Bradley Hall, fã da era Marty Friedman dos Megadeth, fartou-se de esperar por um som que não volta e criou um álbum das lendas do thrash do zero, em apenas 24 horas. “Megabeans” é genial, idiota, delirante e brilhantemente ridículo.
Bradley Hall é um daqueles casos raros em que o YouTube deixou de ser apenas uma plataforma para entretenimento e passou a funcionar como laboratório musical. Guitarrista virtuoso, humorista, imitador e produtor, construiu uma audiência fiel graças à capacidade de combinar um conhecimento profundo da guitarra eléctrica e do metal com um humor absurdista que raramente cai na simples paródia. Os seus vídeos oscilam entre desafios técnicos, recriações impossíveis, sátiras à cultura metal e experiências musicais que, por mais disparatadas que pareçam, acabam quase sempre por revelar um enorme respeito pelo material original.
Um dos exemplos mais impressionantes dessa abordagem surgiu quando decidiu reimaginar integralmente a banda sonora composta por Howard Shore para The Lord of the Rings: The Fellowship of the Ring na linguagem do heavy metal. O resultado foi uma verdadeira epopeia de mais de três horas, atravessando doom, power, black, death e metal progressivo, numa demonstração simultânea de devoção pela obra de Tolkien e pela música pesada.
Depois de concluir esse projecto monumental, Hall voltou-se para outra obsessão pessoal: os Megadeth. Como o próprio admite sem rodeios, Rust in Peace continua a ser o seu álbum de metal favorito de sempre (o qual já tocou num único take, incluindo solos) e, na sua opinião, a banda nunca mais voltou a atingir aquele nível criativo, apesar da qualidade de vários discos posteriores. Foi dessa frustração — assumida com muito humor — que nasceu Megabeans, um álbum completamente original concebido como se fosse o sucessor espiritual da fase clássica dos Megadeth.
Outro dos aspectos curiosos do projecto é o papel atribuído à inteligência artificial. Bradley Hall recorreu ao ChatGPT para gerar ideias e letras inspiradas nos tiques poéticos de Dave Mustaine, mas toda a música — riffs, harmonias, solos, arranjos, produção e interpretação — foi criada por si. O resultado funciona menos como um exercício de “música feita por IA” e mais como uma demonstração de que estas ferramentas podem servir de apoio criativo sem substituírem o trabalho do compositor.

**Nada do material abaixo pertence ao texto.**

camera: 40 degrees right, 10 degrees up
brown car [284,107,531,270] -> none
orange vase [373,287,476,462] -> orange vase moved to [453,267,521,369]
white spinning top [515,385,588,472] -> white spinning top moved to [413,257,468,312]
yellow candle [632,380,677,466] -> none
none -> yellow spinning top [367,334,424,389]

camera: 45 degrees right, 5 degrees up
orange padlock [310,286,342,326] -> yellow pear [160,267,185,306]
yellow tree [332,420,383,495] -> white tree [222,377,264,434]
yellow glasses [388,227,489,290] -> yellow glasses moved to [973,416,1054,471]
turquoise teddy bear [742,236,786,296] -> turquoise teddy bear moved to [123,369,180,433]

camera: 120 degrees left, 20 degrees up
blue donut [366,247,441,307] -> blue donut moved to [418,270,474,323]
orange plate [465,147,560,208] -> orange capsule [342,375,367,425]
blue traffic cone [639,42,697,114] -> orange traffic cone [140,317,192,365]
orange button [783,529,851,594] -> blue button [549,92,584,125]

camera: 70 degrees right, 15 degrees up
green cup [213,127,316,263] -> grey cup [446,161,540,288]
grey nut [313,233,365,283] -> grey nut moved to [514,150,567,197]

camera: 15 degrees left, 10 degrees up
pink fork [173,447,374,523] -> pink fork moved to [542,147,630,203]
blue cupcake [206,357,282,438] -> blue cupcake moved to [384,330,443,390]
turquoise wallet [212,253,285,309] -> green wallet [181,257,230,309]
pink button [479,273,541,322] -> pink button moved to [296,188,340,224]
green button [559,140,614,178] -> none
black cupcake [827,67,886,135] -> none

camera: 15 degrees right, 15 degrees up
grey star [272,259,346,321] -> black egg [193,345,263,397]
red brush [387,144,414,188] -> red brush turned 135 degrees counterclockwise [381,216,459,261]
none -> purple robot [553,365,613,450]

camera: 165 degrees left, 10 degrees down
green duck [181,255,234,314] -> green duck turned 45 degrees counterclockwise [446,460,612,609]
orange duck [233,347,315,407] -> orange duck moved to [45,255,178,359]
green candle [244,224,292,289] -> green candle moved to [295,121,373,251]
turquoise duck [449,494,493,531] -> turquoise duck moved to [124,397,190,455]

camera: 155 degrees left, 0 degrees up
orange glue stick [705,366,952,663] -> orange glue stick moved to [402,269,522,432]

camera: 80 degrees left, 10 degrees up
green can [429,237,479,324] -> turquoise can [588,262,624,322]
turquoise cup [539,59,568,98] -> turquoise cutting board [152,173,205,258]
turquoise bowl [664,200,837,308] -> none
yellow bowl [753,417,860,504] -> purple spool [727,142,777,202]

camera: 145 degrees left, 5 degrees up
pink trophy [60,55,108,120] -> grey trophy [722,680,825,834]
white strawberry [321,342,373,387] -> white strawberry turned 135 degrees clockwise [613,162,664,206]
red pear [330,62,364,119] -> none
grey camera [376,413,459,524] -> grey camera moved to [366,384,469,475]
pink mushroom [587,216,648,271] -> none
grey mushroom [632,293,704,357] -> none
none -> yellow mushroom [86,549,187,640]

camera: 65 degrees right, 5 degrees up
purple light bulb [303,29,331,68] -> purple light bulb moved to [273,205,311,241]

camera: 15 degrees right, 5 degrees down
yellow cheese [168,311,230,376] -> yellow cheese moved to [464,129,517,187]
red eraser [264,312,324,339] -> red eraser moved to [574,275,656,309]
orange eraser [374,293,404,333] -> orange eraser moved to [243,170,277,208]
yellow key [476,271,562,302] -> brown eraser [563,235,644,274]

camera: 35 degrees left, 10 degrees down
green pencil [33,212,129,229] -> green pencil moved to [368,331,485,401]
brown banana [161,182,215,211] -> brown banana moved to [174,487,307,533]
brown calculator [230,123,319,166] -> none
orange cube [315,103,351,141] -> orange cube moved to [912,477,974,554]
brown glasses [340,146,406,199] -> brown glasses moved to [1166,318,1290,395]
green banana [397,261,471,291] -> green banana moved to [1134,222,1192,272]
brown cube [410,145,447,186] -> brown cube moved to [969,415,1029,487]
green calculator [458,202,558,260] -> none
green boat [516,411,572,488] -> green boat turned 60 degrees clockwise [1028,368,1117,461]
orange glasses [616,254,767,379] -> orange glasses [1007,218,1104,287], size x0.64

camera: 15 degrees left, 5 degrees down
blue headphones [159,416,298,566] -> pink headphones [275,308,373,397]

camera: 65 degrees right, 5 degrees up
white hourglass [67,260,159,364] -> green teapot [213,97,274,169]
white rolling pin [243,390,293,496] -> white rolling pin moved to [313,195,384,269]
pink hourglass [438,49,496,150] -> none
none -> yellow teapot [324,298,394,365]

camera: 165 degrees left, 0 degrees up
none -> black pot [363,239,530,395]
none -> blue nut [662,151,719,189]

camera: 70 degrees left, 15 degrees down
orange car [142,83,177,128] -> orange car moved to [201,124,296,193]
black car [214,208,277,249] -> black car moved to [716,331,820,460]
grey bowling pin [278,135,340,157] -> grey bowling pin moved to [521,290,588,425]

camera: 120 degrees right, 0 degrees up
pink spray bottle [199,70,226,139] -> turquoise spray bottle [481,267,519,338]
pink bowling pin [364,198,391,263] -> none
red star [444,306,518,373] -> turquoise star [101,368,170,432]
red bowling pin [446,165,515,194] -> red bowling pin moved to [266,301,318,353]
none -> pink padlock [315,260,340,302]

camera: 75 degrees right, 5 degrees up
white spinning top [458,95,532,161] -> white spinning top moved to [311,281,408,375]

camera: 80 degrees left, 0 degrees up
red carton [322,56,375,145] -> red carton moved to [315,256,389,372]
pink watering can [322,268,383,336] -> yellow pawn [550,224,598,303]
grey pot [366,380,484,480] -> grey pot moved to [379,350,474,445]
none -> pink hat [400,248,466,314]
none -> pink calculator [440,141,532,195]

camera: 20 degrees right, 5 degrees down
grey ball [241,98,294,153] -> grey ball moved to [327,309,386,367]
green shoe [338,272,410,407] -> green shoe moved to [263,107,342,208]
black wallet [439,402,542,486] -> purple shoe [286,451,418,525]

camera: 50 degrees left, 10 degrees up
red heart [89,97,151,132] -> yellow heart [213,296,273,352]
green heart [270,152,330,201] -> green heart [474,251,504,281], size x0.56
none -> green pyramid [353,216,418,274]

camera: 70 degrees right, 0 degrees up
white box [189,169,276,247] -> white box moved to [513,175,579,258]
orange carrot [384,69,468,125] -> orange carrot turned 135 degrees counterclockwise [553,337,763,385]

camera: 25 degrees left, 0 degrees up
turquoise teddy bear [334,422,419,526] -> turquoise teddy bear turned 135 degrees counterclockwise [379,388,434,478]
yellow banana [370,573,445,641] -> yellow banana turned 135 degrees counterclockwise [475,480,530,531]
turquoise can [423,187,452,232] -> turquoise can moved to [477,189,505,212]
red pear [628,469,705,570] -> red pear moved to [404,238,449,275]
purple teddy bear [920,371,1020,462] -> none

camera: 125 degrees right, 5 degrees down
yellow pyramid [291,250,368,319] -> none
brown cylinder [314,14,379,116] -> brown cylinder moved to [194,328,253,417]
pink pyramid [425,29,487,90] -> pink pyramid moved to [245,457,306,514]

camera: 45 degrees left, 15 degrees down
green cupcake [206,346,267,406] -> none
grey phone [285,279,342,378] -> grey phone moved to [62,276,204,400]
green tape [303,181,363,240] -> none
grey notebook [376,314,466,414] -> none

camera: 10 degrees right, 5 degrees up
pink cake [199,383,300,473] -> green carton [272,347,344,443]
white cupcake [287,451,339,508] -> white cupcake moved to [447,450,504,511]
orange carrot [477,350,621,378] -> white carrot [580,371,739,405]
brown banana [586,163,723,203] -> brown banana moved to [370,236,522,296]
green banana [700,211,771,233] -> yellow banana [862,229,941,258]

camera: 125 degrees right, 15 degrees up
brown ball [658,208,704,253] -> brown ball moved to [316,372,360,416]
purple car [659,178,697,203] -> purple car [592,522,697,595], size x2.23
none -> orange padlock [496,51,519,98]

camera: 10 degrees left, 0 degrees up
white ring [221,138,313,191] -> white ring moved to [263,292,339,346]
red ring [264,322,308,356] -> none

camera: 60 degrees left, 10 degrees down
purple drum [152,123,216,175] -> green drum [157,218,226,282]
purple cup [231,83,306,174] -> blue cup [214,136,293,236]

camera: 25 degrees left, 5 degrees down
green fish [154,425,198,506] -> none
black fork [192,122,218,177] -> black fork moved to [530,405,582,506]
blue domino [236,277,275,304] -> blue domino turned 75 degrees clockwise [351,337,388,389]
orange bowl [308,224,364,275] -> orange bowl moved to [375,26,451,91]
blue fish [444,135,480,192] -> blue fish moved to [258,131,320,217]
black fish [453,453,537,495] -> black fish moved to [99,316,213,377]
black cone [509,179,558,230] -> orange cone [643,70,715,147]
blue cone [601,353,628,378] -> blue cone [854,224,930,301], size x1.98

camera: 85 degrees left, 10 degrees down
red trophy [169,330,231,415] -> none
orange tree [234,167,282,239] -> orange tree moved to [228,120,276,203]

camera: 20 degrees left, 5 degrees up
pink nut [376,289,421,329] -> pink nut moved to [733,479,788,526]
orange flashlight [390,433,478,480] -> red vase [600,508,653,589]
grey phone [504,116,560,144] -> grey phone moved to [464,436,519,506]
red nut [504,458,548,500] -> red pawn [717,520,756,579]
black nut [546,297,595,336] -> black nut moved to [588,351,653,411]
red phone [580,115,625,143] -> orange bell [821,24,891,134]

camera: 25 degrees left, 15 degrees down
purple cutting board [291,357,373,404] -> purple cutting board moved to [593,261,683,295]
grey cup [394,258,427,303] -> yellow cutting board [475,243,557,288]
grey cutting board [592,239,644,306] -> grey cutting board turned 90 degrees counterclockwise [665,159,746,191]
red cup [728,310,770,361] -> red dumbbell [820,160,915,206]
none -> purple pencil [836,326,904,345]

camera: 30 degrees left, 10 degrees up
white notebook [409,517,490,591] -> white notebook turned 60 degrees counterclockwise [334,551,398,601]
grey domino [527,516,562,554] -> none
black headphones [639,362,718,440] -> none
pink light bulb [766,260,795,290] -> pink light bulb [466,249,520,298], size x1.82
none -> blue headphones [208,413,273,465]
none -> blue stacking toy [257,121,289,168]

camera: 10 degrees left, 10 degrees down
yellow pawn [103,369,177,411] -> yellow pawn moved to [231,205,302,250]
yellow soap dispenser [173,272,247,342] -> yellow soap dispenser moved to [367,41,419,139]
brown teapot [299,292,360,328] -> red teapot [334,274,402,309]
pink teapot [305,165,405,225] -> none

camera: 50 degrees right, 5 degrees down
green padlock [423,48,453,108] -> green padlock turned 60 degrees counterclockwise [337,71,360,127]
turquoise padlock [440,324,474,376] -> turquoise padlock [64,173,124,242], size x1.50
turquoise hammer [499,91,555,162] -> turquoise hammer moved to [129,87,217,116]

The Sick, The Dying… And The Dead! foi geralmente recebido como o melhor álbum dos Megadeth da era pós-Marty Friedman, recuperando parte da agressividade e da inspiração thrash que muitos fãs sentiam perdida. Ainda assim, para Bradley Hall isso não bastou. Se Dave Mustaine não escrevia o sucessor espiritual de Rust in Peace, alguém teria de o fazer — ainda que em tom de brincadeira. Para tornar tudo isto mais interessante, Hall desafiou-se a concretizar a tarefa em apenas 24 horas e transmitiu o processo ao vivo no Twitch. Afinal, pode ser um álbum “fake”, mas é genuíno!
«O álbum Rust In Peace [dos Megadeth] é, sem dúvida, o meu álbum de metal preferido de todos os tempos e, por muito que ache que os álbuns dos últimos 20 anos são bons, nada se compara aos álbuns clássicos dos anos 90 com o meu amigo Marty Friedman. Por isso, há uns tempos, pensei para mim mesmo: ‘Em vez de esperar que os Megadeth deixem de fazer asneiras e voltem a escrever um álbum de sucesso, porque não o faço eu?’», diz Bradley Hall (transcrito pelo Metal Injection).
O resultado chama-se Megabeans e é simultaneamente homenagem, sátira e carta de amor aos Megadeth dos anos 90. Malhas como “Master of Muppets”, “Hangry Again” ou “Chronic Incontinence” exageram todos os clichés associados a Dave Mustaine — da voz nasal às obsessões com conspirações, política e, claro, ao ressentimento eterno pela expulsão dos Metallica.
O humor funciona porque nasce de um conhecimento profundo da banda, não da caricatura fácil. É um projecto delirante, absurdamente bem executado e uma prova de que, quando o talento encontra uma boa ideia, até uma paródia pode soar perigosamente convincente.